### EXERCISE DIRECTIONS
Please return the listing exactly, everything from the line containing "画像をタップすると拡大ができます。" down to the line containing "врача-косметолога?", both ends included.

### RECORDS FOR THE TASK
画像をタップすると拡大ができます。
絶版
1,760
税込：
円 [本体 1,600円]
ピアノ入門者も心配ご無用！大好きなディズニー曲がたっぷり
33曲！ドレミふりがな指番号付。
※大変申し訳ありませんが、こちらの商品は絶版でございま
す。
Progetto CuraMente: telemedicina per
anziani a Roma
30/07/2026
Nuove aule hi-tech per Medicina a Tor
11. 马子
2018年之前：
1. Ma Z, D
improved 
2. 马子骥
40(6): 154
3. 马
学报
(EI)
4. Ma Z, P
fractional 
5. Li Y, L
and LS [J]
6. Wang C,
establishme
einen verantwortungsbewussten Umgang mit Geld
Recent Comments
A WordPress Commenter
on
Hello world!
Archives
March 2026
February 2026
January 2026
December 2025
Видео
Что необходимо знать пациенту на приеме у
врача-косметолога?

--

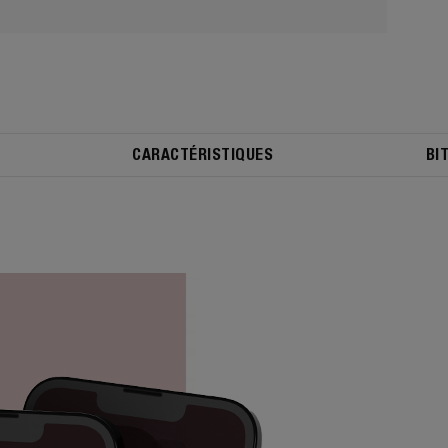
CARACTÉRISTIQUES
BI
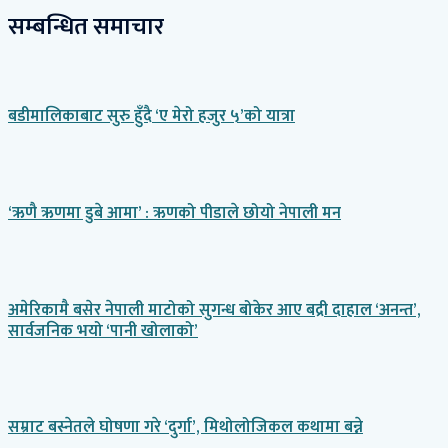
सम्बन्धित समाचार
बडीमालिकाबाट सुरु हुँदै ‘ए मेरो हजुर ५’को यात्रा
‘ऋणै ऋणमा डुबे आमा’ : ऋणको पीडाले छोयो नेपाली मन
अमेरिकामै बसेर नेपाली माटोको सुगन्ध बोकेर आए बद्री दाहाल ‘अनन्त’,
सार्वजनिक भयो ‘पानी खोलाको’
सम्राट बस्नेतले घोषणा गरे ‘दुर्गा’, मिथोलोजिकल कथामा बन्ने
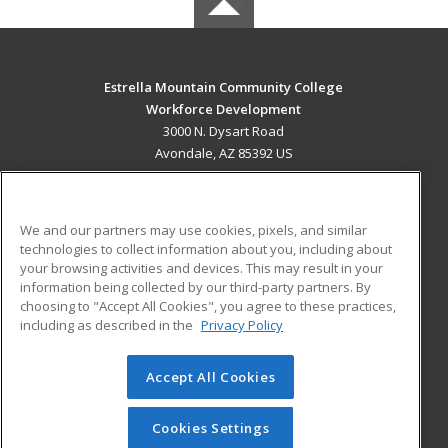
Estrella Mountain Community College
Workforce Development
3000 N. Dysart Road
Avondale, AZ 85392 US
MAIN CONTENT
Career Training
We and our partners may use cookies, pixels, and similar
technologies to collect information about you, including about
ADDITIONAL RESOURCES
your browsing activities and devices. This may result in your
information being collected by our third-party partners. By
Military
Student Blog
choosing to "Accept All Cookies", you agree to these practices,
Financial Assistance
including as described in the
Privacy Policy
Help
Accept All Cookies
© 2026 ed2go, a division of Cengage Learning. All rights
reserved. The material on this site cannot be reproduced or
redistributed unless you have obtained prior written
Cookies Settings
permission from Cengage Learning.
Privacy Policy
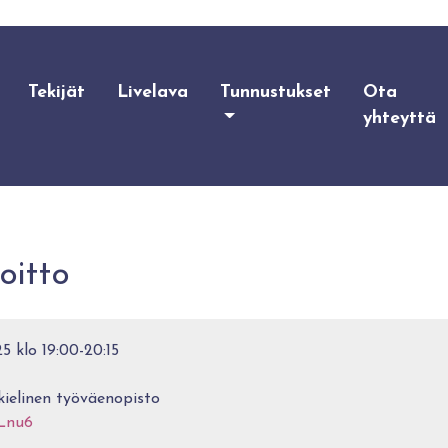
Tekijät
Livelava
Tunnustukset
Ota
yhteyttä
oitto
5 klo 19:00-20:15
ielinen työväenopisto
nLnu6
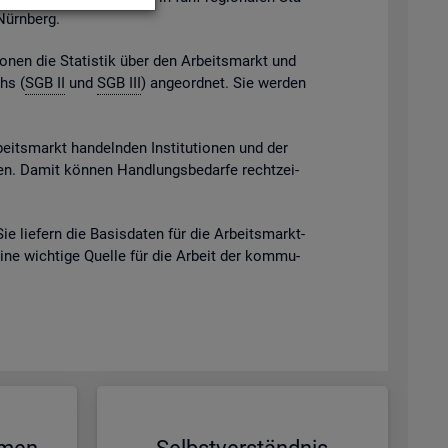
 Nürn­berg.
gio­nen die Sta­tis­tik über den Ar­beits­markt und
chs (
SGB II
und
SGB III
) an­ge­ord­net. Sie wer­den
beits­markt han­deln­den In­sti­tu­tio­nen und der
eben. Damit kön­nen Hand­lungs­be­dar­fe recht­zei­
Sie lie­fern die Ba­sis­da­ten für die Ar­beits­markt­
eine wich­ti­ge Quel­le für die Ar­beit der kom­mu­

* * *

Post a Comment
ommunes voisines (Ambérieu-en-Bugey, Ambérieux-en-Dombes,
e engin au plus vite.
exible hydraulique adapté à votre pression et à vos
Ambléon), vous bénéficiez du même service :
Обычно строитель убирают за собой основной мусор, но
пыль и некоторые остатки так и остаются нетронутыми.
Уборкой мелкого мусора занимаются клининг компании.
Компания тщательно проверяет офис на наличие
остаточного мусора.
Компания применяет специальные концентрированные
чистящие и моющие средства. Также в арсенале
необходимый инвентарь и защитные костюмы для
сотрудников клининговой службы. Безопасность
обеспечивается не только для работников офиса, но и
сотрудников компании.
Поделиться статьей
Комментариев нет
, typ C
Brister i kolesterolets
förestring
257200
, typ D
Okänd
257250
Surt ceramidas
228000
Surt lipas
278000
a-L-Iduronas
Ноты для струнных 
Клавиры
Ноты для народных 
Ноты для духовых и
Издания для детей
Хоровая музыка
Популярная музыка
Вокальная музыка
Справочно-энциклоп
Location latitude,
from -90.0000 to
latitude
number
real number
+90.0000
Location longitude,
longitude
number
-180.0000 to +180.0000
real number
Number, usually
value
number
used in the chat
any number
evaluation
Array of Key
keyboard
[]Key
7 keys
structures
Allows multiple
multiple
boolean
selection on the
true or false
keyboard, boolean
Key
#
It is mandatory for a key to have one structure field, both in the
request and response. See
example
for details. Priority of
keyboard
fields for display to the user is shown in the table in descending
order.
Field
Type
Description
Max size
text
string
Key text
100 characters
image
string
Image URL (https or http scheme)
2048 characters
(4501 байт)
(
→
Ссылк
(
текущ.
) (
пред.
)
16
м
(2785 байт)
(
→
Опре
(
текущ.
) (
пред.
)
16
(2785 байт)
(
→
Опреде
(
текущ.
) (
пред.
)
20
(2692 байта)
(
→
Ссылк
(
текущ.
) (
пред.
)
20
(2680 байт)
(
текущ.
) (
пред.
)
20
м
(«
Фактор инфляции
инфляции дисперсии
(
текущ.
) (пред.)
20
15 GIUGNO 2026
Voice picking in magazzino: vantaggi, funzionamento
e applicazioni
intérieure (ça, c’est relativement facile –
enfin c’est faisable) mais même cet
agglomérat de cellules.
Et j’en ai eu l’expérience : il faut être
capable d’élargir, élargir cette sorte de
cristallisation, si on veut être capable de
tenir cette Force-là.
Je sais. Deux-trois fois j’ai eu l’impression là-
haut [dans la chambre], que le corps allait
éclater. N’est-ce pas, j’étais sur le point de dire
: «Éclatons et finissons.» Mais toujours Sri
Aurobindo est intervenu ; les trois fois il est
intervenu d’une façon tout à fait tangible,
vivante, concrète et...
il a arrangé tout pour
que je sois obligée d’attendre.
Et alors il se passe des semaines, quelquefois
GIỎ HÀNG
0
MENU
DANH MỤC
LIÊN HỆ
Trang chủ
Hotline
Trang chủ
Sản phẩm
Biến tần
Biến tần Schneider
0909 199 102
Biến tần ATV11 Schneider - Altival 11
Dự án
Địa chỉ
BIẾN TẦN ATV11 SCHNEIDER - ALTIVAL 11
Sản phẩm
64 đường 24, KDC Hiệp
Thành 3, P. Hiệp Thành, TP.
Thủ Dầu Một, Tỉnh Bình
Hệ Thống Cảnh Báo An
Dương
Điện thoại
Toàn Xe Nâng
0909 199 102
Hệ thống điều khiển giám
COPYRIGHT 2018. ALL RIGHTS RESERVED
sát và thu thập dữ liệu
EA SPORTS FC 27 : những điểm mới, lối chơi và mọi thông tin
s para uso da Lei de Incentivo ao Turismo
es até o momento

### SOLUTION TO THIS PROBLEM
画像をタップすると拡大ができます。
絶版
1,760
税込：
円 [本体 1,600円]
ピアノ入門者も心配ご無用！大好きなディズニー曲がたっぷり
33曲！ドレミふりがな指番号付。
※大変申し訳ありませんが、こちらの商品は絶版でございま
す。
Progetto CuraMente: telemedicina per
anziani a Roma
30/07/2026
Nuove aule hi-tech per Medicina a Tor
11. 马子
2018年之前：
1. Ma Z, D
improved 
2. 马子骥
40(6): 154
3. 马
学报
(EI)
4. Ma Z, P
fractional 
5. Li Y, L
and LS [J]
6. Wang C,
establishme
einen verantwortungsbewussten Umgang mit Geld
Recent Comments
A WordPress Commenter
on
Hello world!
Archives
March 2026
February 2026
January 2026
December 2025
Видео
Что необходимо знать пациенту на приеме у
врача-косметолога?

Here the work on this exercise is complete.